● EXERCISE DETAILS:
Copy the listing from the line with "left shoulder: (434, 491, 3)" up to and including the line with "right shoulder: (732, 303, -20)", keeping every heading, description and box line but shifting each keypoint number (x, y and depth) up by 92. Leave the pictures out.

[Images with body pose keypoints]
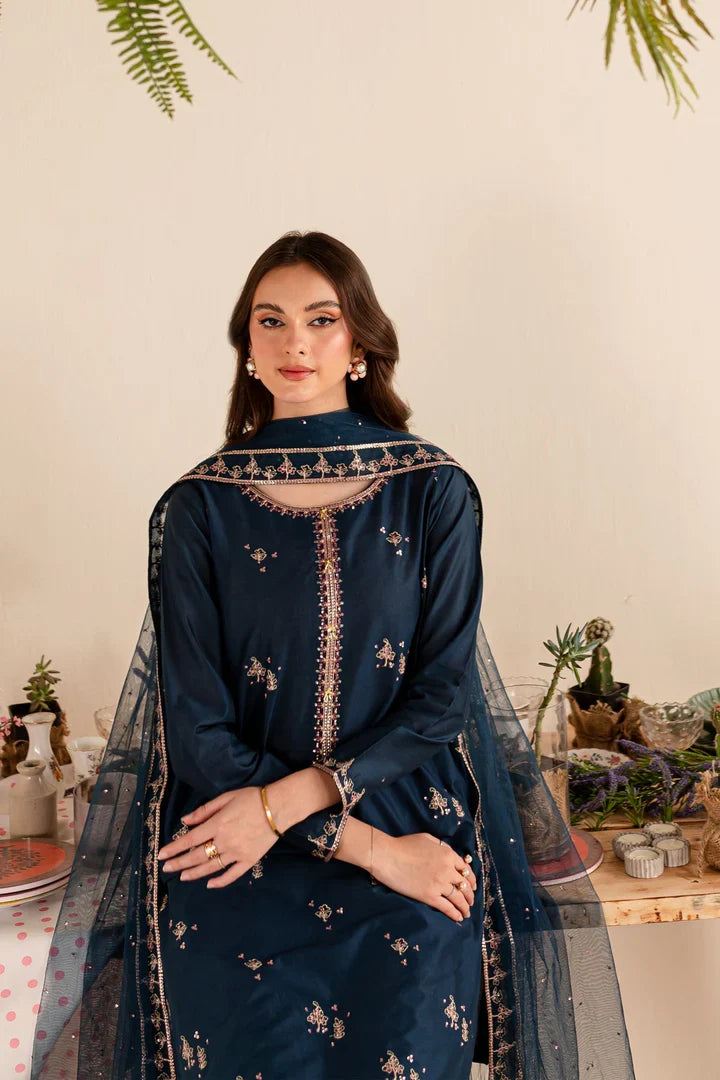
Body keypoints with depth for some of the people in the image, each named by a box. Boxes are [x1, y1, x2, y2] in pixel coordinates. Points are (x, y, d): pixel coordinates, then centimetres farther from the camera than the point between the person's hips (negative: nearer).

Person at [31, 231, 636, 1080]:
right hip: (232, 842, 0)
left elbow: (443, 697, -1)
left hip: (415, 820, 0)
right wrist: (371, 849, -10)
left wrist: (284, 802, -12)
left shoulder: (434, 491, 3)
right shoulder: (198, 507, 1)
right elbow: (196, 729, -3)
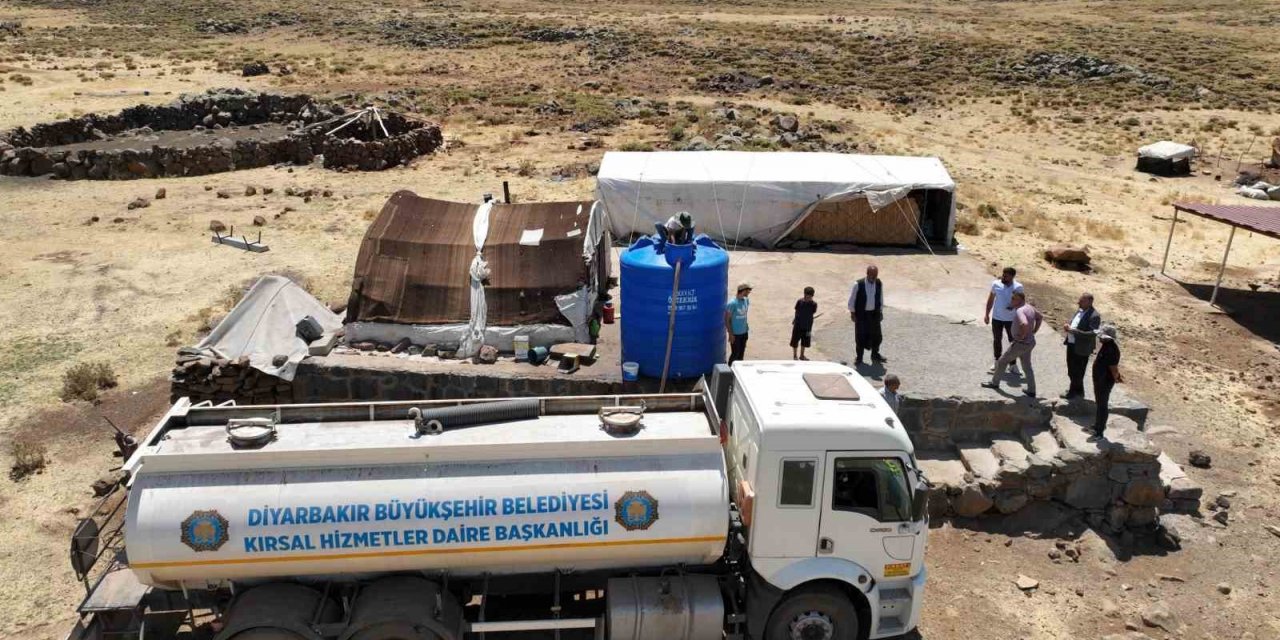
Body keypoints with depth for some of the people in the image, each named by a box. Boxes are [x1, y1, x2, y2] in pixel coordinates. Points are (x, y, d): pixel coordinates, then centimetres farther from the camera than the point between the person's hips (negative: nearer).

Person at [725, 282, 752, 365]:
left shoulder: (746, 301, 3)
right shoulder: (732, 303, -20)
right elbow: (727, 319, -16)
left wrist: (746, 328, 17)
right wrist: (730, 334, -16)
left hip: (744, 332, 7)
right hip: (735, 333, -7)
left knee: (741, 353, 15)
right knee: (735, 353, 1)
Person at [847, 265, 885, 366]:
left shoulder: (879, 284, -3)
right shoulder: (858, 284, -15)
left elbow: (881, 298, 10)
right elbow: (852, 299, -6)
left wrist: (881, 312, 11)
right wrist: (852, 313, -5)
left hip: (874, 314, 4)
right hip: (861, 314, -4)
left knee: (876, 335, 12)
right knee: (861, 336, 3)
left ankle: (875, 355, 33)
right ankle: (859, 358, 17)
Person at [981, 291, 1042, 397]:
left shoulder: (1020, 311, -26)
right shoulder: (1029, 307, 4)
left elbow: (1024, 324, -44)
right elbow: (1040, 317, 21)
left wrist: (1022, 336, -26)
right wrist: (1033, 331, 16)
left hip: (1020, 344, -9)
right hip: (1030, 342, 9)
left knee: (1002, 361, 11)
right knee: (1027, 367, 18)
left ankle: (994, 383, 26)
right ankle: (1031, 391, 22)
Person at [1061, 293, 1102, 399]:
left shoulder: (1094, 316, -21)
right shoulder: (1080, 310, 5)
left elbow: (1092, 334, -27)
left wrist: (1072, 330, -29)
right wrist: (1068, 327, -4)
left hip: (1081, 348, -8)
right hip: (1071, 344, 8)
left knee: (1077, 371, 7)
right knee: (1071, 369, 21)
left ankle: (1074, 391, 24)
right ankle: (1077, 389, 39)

● ANSWER BELOW:
left shoulder: (526, 583, 95)
right shoulder: (290, 599, 93)
right elbow: (288, 821, 89)
Body keypoints with depth for some of the people in the image, each named by a box. Boxes are [x1, y1, x2, y2] in pixel coordinates. Points are (x, y, d): pixel coordinates, then centimetres farther from the camera than the point between the person's hips (negative: nearer).

Person at [725, 282, 752, 365]:
left shoulder: (838, 393, 95)
right shoulder: (824, 395, 72)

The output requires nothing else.